Reno Gazette-Journal, Jan. 1, 2000.
PLN sues Nevada DOC over censorship - Reno Gazette-Journal 2000

Reno Gazette-Journal

July 13, 2000 Thursday

Prisoner-publisher sues Nevada officials

By Mike Henderson
RENO GAZETTE-JOURNAL

A Washington state inmate who publishes a prisoner-oriented newsletter has filed suit against Nevada prison officials claiming they have illegally banned his publication.

The suit was filed Tuesday in U.S. District Court in Reno for Rollin Wright by lawyer Donald York Evans, working with the American Civil Liberties Union on the case.

Wright seeks a preliminary injunction preventing prison officials from stopping distribution of the publication Prison Legal News in Nevada prisons.

Deputy Attorney General Joe Ward said his office has not seen the lawsuit and cannot comment on it until it has been reviewed.
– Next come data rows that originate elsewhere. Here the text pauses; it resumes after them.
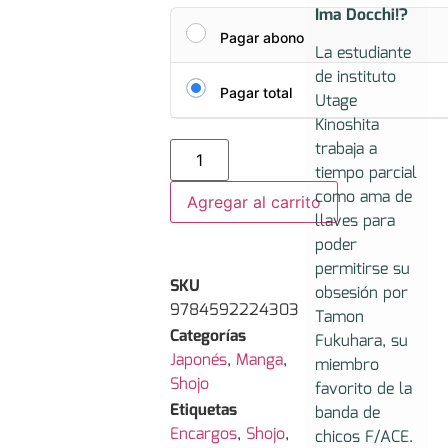
Ima Docchi!?
Pagar abono
La estudiante
de instituto
Pagar total
Utage
Kinoshita
trabaja a
tiempo parcial
como ama de
Agregar al carrito
llaves para
poder
permitirse su
SKU
obsesión por
9784592224303
Tamon
Categorías
Fukuhara, su
Japonés
,
Manga
,
miembro
Shojo
favorito de la
Etiquetas
banda de
Encargos
,
Shojo
,
chicos F/ACE.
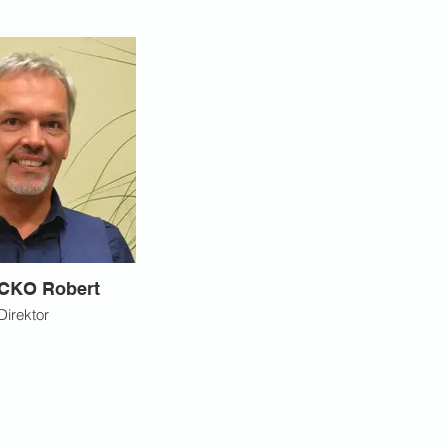
CKO Robert
Direktor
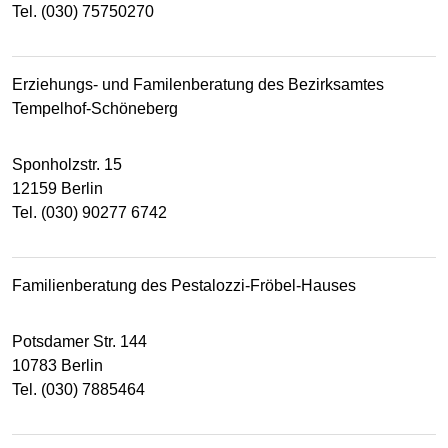
Tel. (030) 75750270
Erziehungs- und Familenberatung des Bezirksamtes
Tempelhof-Schöneberg
Sponholzstr. 15
12159 Berlin
Tel. (030) 90277 6742
Familienberatung des Pestalozzi-Fröbel-Hauses
Potsdamer Str. 144
10783 Berlin
Tel. (030) 7885464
The Nevada Department of Prisons referred calls to the attorney general's office.

The suit contends prison officials have "arbitrarily and capriciously decided that prisoners in the Nevada Department of Prisons shall no longer receive the PLN. This policy has sought to prevent and in fact prevents prisoners from reading news and analysis about corrections and other social and political issues.

"Rather than further a legitimate penological objective, however, this practice amounts to a blatant First Amendment violation."
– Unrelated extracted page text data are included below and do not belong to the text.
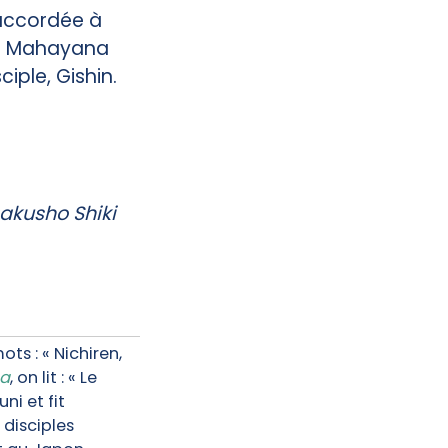
 accordée à
du Mahayana
iple, Gishin.
akusho Shiki
s : « Nichiren,
ha
, on lit : « Le
i et fit
 disciples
Attached to the suit is an Aug. 3 memorandum to Warden Sherman Hatcher at the Southern Desert Correctional Center near Las Vegas from John Slansky, assistant director of operations for the prison system.

"The publication Prison Legal News is being sent to some inmates," the memorandum said. "It is a newsletter published and edited by two Washington inmates. Inmate newsletters are prohibited by AD 41-95," a reference to an administrative directive.
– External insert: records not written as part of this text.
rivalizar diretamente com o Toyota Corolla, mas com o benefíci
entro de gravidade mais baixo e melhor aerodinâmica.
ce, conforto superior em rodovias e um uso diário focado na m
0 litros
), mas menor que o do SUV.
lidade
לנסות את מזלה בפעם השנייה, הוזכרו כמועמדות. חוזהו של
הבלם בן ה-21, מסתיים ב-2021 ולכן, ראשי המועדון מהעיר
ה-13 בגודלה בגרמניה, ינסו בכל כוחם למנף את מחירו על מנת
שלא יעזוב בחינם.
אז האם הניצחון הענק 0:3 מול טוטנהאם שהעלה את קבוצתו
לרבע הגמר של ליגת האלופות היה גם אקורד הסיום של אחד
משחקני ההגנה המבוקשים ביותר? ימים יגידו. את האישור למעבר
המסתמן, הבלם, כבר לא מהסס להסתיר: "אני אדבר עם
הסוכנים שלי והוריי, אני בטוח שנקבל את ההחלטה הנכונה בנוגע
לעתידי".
According to the suit, Prison Legal news was first published in May 1990 and since then has had subscribers in prison systems in all 50 states and in the federal prison system.

In September and October of last year, Nevada prisoners began complaining of not receiving their subscriptions and the Seattle-based newsletter began getting copies of the publication returned and stamped "unauthorized mail," the suit contends.

The publication has been distributed in some Nevada prison for more than 10 years, the suit contends, and "The fact that no cases of violence or unrest have been attributed to this dissemination of PLN does much to discredit any anticipated justification for this censorship."

An ACLU news release contends the publication is a "monthly journal of corrections, news and analyses. It has over 3,500 subscribers in the United States and abroad, including judges, attorneys and prisoners."